Retype all of the records precisely.

(SUPPLIED RECORDS Opens)

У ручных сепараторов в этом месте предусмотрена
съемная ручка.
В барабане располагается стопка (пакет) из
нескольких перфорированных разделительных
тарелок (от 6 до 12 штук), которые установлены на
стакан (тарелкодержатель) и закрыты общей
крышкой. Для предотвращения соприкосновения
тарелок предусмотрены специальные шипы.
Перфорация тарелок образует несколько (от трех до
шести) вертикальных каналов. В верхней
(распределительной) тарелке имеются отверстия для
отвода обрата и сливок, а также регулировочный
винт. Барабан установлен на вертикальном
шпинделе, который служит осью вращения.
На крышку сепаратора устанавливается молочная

(SUPPLIED RECORDS Closes)

-- RESPONSE TO THE TASK --
У ручных сепараторов в этом месте предусмотрена
съемная ручка.
В барабане располагается стопка (пакет) из
нескольких перфорированных разделительных
тарелок (от 6 до 12 штук), которые установлены на
стакан (тарелкодержатель) и закрыты общей
крышкой. Для предотвращения соприкосновения
тарелок предусмотрены специальные шипы.
Перфорация тарелок образует несколько (от трех до
шести) вертикальных каналов. В верхней
(распределительной) тарелке имеются отверстия для
отвода обрата и сливок, а также регулировочный
винт. Барабан установлен на вертикальном
шпинделе, который служит осью вращения.
На крышку сепаратора устанавливается молочная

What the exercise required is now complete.